4 Year Old Is Allergic To Something That Even Doctors Were Horrified To Reveal What It Was To Parents.

At the tender age of 4, Savannah Fulkerson became unable to stay outdoors for any length of time.
“We’d be outside about 20 minutes or so … she’d say, ‘I burn!’” recalled Savannah’s mother Andrea Fulkerson. Fulkerson remembers Savannah in so much pain she had “uncontrollable screaming like she got hit by a car.”
“She would just cry for hours on end,” said Fulkerson.
Years went by with multiple visits to pediatricians, doctors and numerous other specialists in the search for a cure. The Fulkerson’s were getting no success with doctor’s telling them their daughter Savannah had eczema, when she was actually being left with blister-like scars on her hands from the sun.
“It’s like she’s allergic to the sun,” Fulkerson recalls informing the doctors when they first tended to her. Almost 5 years passed of constant probing and testing when eventually the family were able to get the answers they needed. Savannah was diagnosed with a rare condition called Erythropoietic Protoporphyria or EPP.

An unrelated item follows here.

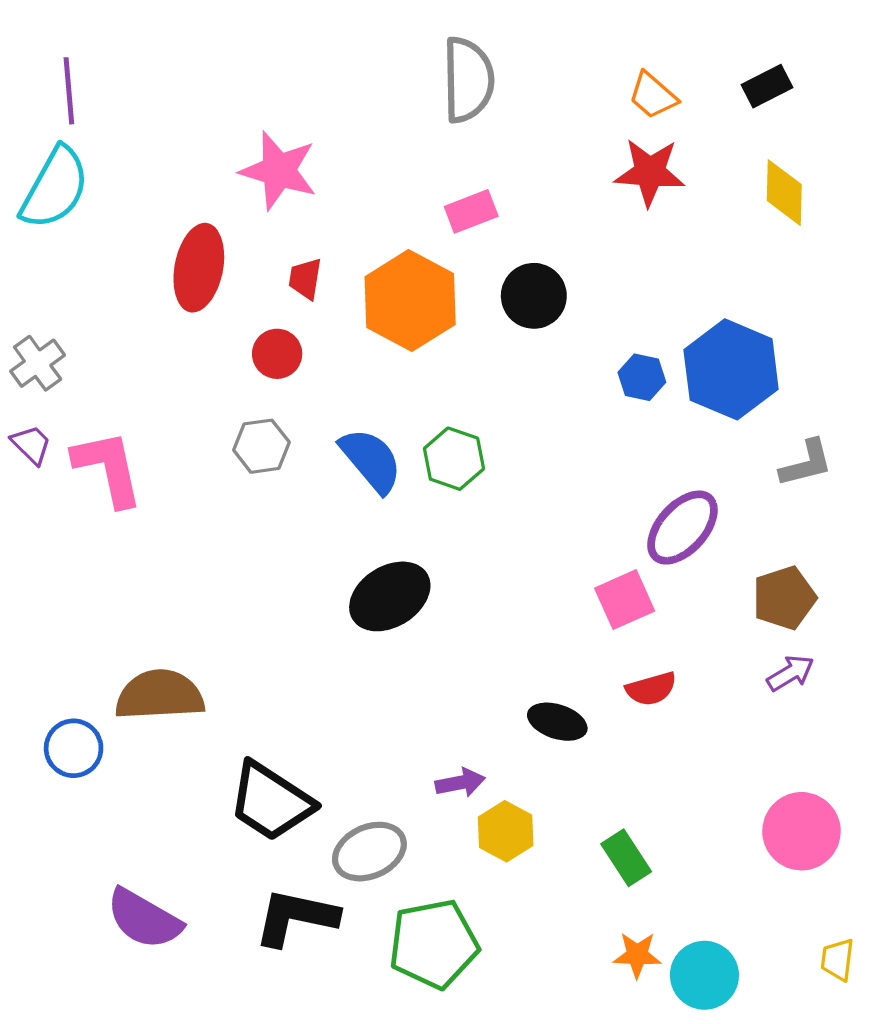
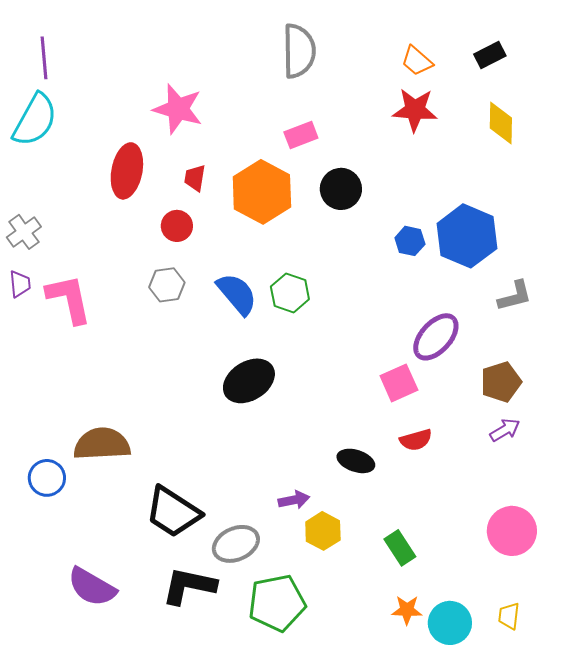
purple trapezoid: (31, 445) -> (20, 284), turned 40
yellow trapezoid: (837, 960) -> (509, 616), moved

This type of genetic condition affects the blood cells by changing a component in them that can turn into toxic compounds called protoporphyrin. When these compunds are release, the patient becomes highly sensitive to sunlight. This is not regarded as a true allergy mainly because the immune system is involved in a the extreme reaction to sunlight.
Symptoms displayed by patients can often be swelling, redness of the skin or burning sensations in direct sunlight.
Dr.Minnelly Luu, of Children’s Hospital Los Angeles who was Savannah’s physician reveals that with this rare disease “chemical reactions produce damage in the skin as well as other organs.”
Savannah’s mother said it was a big relief to finally get the answers to her daughters mysterious illness. Now that she knows the diagnosis she can take the appropriate steps to protect her daughter.
Now age 11, Savannah is able to be on the cheer-leading squad and participate in gymnastics as long as practices are indoors. Last year she traveled to meet another girl with the rare condition.
“She loved it,” Fulkerson said of Savannah. “She said she didn’t have to explain anything … They have fun together and don’t have to explain anything.”
Despite all the progression she has made Savannah still faces daily challenges. During school she is unable to go out and play with her friends during recess and lunch. Being a lover of swimming means she can only swim at night when the sun goes down.
“I wish they would find a cure, because I don’t like living with this. It’s really hard,” Savannah Fulkerson said.
Hopefully science will eventually find a cure to this cruel somewhat debilitating condition.